Nel Sudamerica senza più stellette, tramonta il Chavismo

(di Giampiero Venturi)
07/12/15

Poco più di 30 anni fa c’era ancora la junta a Buenos Aires; 10 anni fa moriva Pinochet, capo delle forze armate cilene appena 8 anni prima. Nel Brasile a cui Paolo Rossi faceva la tripletta nell’82, comandavano i militari. In quel periodo c’era ancora Meza in Bolivia, l’ultimo generale-presidente. Vale lo stesso per l’Uruguay, dove fino al 1984 comandavano i colonelli. Il generale Stroessner in Paraguay avrebbe resistito addirittura fino al 1989.

Non c'è che dire: il vento del ’68 in Sudamerica è arrivato in ritardo. Un lieve ritardo di 40 anni con cui generali e colonnelli, quando non sono finiti in tribunale, sono andati in soffitta.

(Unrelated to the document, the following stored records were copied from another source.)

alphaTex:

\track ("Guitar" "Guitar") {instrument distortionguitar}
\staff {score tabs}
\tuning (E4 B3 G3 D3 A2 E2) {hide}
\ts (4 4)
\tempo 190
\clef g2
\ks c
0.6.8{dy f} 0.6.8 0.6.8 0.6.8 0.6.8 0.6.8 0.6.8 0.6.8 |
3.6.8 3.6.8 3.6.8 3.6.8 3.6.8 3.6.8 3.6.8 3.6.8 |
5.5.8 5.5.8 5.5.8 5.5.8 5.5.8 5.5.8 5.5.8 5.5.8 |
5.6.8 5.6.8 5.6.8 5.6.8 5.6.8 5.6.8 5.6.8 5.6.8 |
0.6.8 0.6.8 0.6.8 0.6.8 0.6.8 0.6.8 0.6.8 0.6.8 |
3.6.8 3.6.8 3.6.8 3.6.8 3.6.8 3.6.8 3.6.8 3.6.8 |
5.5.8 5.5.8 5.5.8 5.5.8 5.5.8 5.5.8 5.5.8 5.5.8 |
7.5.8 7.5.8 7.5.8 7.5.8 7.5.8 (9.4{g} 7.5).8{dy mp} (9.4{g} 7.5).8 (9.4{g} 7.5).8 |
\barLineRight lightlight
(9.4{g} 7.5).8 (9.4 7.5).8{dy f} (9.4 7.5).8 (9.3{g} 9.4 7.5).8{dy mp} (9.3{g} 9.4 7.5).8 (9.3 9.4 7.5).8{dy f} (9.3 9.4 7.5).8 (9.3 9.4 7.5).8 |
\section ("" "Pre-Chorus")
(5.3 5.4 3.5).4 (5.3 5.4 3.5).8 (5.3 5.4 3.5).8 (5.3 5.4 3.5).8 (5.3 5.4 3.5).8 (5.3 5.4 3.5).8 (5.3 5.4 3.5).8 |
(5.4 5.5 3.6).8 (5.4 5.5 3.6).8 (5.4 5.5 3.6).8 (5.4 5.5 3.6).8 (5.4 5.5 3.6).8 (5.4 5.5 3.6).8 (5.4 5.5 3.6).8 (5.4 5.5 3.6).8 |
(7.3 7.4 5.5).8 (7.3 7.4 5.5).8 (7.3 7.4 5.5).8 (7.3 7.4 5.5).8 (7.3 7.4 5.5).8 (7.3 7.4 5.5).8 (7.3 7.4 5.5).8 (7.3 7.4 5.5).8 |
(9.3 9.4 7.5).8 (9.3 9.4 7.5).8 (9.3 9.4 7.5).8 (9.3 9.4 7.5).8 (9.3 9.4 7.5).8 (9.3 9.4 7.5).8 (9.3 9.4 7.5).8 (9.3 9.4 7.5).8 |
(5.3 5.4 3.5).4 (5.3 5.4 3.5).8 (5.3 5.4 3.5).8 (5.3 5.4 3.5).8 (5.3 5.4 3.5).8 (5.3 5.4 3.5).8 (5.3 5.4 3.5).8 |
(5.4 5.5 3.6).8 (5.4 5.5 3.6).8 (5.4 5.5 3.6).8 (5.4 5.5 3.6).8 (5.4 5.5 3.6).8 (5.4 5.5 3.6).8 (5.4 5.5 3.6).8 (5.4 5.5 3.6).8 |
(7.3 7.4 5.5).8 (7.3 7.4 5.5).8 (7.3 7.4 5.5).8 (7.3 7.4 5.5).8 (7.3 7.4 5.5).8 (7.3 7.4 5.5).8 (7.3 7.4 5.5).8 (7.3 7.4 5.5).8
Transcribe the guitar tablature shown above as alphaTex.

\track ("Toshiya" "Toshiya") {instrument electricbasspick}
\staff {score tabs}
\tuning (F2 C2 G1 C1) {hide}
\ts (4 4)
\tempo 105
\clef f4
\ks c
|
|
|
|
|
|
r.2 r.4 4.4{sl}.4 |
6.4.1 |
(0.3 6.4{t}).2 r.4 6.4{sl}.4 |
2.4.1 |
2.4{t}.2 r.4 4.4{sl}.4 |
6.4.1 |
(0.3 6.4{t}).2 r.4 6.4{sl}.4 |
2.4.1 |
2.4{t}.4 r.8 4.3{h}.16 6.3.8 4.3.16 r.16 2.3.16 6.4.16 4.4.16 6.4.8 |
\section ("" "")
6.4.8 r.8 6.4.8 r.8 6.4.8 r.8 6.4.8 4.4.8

A conti fatti, l’unica eccezione è il Venezuela. La repubblica bolivarista di Chavez è rimasta per un po' l’ultimo esempio di presidenzialismo in divisa, benché dismessa. In divisa da parà precisamente, quella del 422° Batallón Briceño della 42° Brigada de Infanteria Paracaidista.

Vale la pena chiarire.

Ci si è molto adoperati per identificare la diversità di Chavez rispetto ai regimi “con gli stivali” del Sudamerica anni ’70 e ‘80. Chavez era amato dalle piazze rosse qui in Occidente. Col suo antagonismo, la sua retorica guevariana, le sue alleanze scomode, chiamarlo dittatore era diventato uno sforzo per molti illuminati.

In realtà il bolivarismo, forma autoreferenziata di un vago concetto di socialismo, è sempre stato ideologicamente trasversale. Con buona pace di chi voleva farne un mito esclusivo, la forte connotazione cattolica della società venezuelana, lo obbligava a un distacco netto dalle forme di socialismo reale ateo e marxista a cui ci si è abituati in Europa e nel mondo.

La forte presenza dello Stato nell’Economia rendevano anzi il potere militare di Caracas più vicino alla defunta Argentina di Videla, di quanto l’Argentina stessa fosse al Cile di Pinochet, liberista e anglofilo da sempre. In altri termini, gli autoritarismi latini si sovrapponevano e si distanziavano ben oltre il colore ufficiale delle bandiere.

Ricordarlo oggi però serve a poco. Quel che conta del chavismo è che fosse amato da metà popolazione e odiato dall’altra, fenomeno tipico dei dualismi sociali sudamericani, vecchi di duecento anni.

Il sistema di Chavez nel bene e nel male è stato un’eccezione. Pur inserito nell’alone di un populismo terzomondista, con tratti etnici spesso provocatori, non era immune da quel militarismo autoritario e golpista tanto odiato dai presidenti progressisti sudamericani degli ultimi 20 anni. Pur nemico degli “imperialismi colonialisti” non era mai entrato nella scia “sessantottina” radicatasi tanto in fretta in Sudamerica. Per molti aspetti era il contrario esatto di Lula o della Roussef in Brasile; di Correa in Ecuador, di Morales in Bolivia, di José Mujica in Uruguay. La stessa ala progressista del peronismo inseguito dalla discutibile Kirchner in Argentina lo riguardava fino a un certo punto.

Ora che in Venezuela è caduto l’inutile e dannoso Maduro, la musica cambia e il Venezuela torna tra i Paesi “normali”. Per ironia della sorte, proprio ora che il vento in Sudamerica è cambiato ancora.

Quanto sia bene e quanto un male è difficile dirlo in un continente strategicamente destinato a restare periferia. Nemmeno la fine del finto peronismo argentino e la vittoria di Macri potrà essere granché di aiuto.

Non più autoritaria, non più officina di ideologie… Se il Sudamerica senza stellette sarà democrazia vera o un’appendice dei mercati globali lo scopriremo solo vivendo.